Input records:
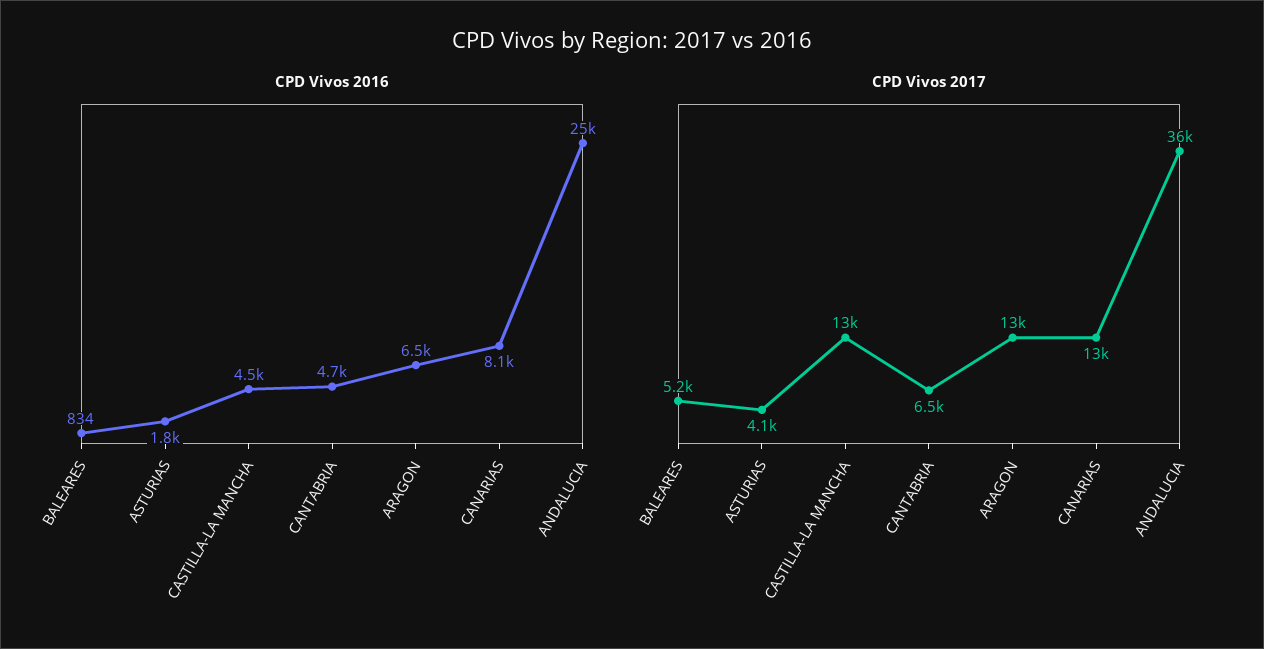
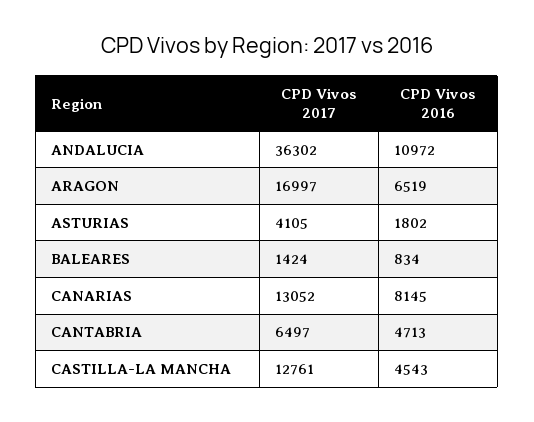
  {
    "CPD Vivos 2016": {
      "BALEARES": 834,
      "ASTURIAS": 1802,
      "CASTILLA-LA MANCHA": 4543,
      "CANTABRIA": 4713,
      "ARAGON": 6519,
      "CANARIAS": 8145,
-     "ANDALUCIA": 25000
+     "ANDALUCIA": 10972
    },
    "CPD Vivos 2017": {
-     "BALEARES": 5200,
+     "BALEARES": 1424,
      "ASTURIAS": 4105,
      "CASTILLA-LA MANCHA": 12761,
      "CANTABRIA": 6497,
-     "ARAGON": 13000,
+     "ARAGON": 16997,
      "CANARIAS": 13052,
      "ANDALUCIA": 36302
    }
  }

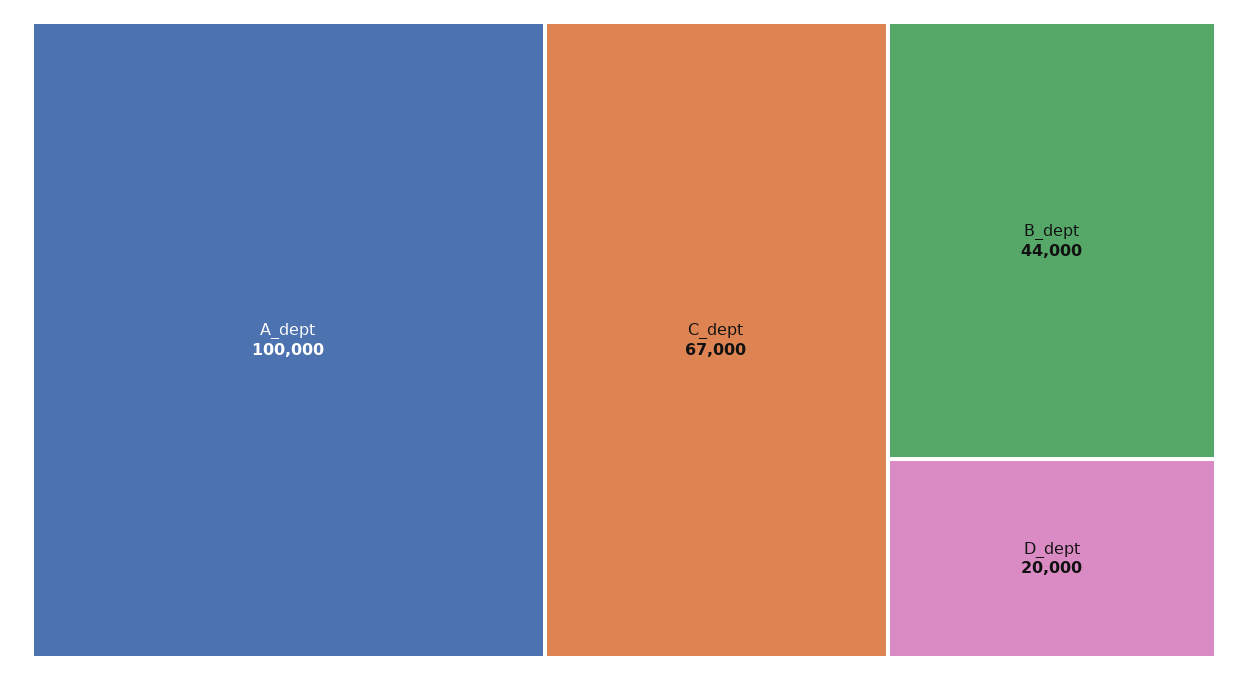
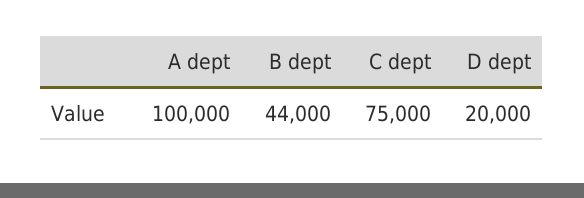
  {
    "A_dept": 100000,
-   "C_dept": 67000,
+   "C_dept": 75000,
    "B_dept": 44000,
    "D_dept": 20000
  }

Task requirements:
Each record above should be returned unchanged, except that the pictures are dropped.

Reply:
  {
    "CPD Vivos 2016": {
      "BALEARES": 834,
      "ASTURIAS": 1802,
      "CASTILLA-LA MANCHA": 4543,
      "CANTABRIA": 4713,
      "ARAGON": 6519,
      "CANARIAS": 8145,
-     "ANDALUCIA": 25000
+     "ANDALUCIA": 10972
    },
    "CPD Vivos 2017": {
-     "BALEARES": 5200,
+     "BALEARES": 1424,
      "ASTURIAS": 4105,
      "CASTILLA-LA MANCHA": 12761,
      "CANTABRIA": 6497,
-     "ARAGON": 13000,
+     "ARAGON": 16997,
      "CANARIAS": 13052,
      "ANDALUCIA": 36302
    }
  }

  {
    "A_dept": 100000,
-   "C_dept": 67000,
+   "C_dept": 75000,
    "B_dept": 44000,
    "D_dept": 20000
  }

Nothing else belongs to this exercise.